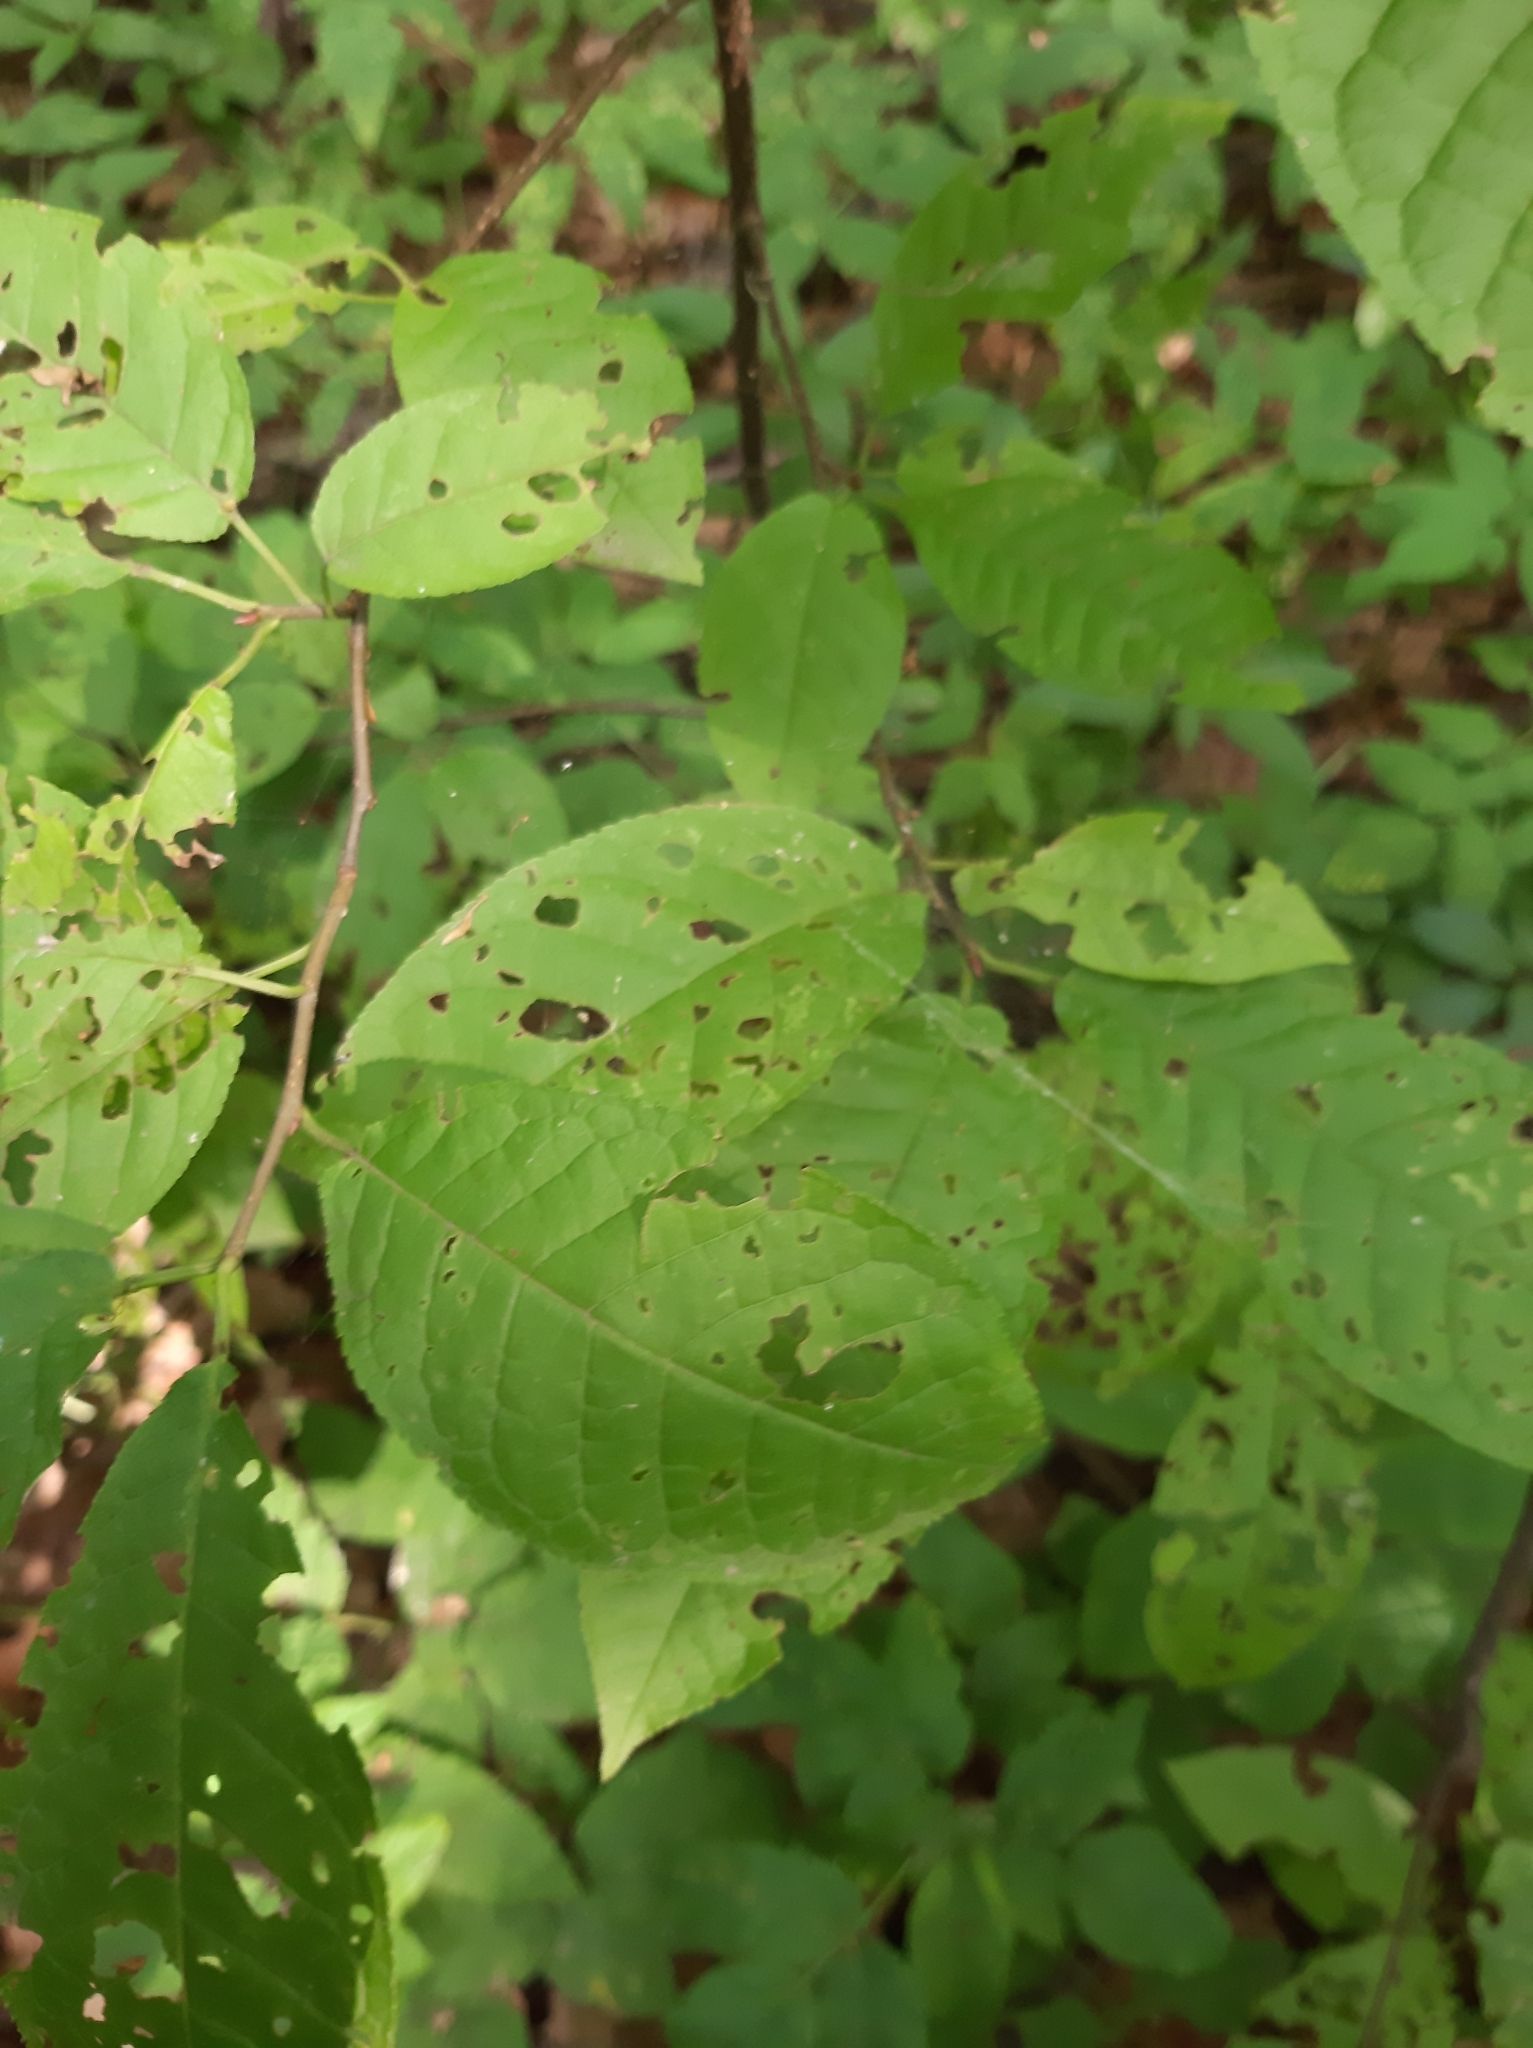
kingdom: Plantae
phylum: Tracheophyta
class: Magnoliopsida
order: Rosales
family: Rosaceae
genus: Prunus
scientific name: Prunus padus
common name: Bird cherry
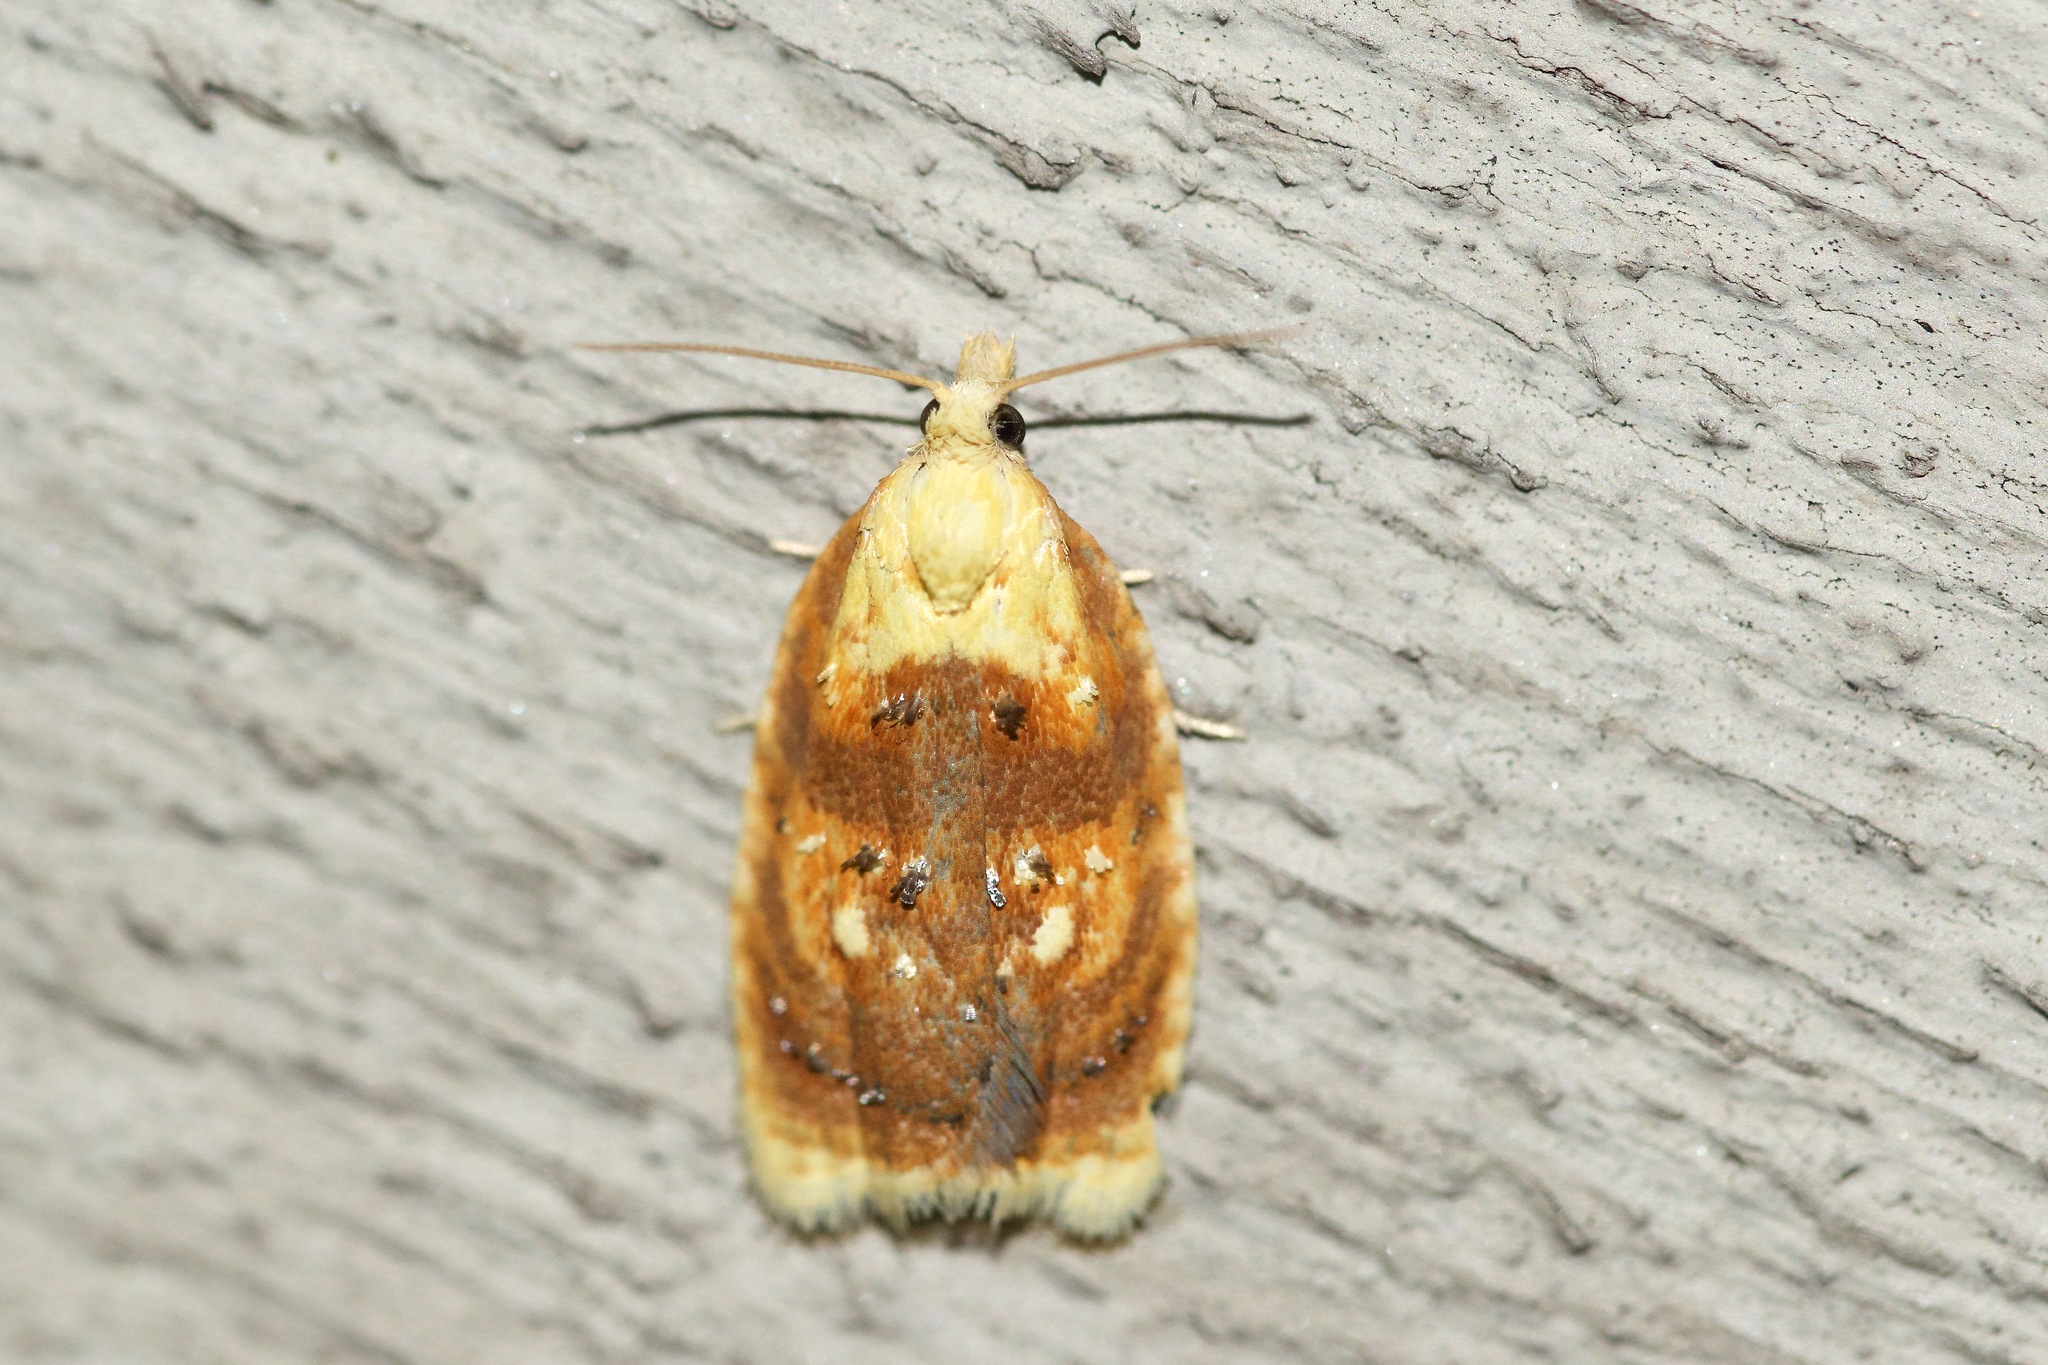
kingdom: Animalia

**Exercise requirements**
Rewrite these records with "kingdom" changed to "realm" and everything else left as it is. Leave out the pictures.

**Answer to this problem**
realm: Plantae
phylum: Tracheophyta
class: Magnoliopsida
order: Rosales
family: Rosaceae
genus: Prunus
scientific name: Prunus padus
common name: Bird cherry
realm: Animalia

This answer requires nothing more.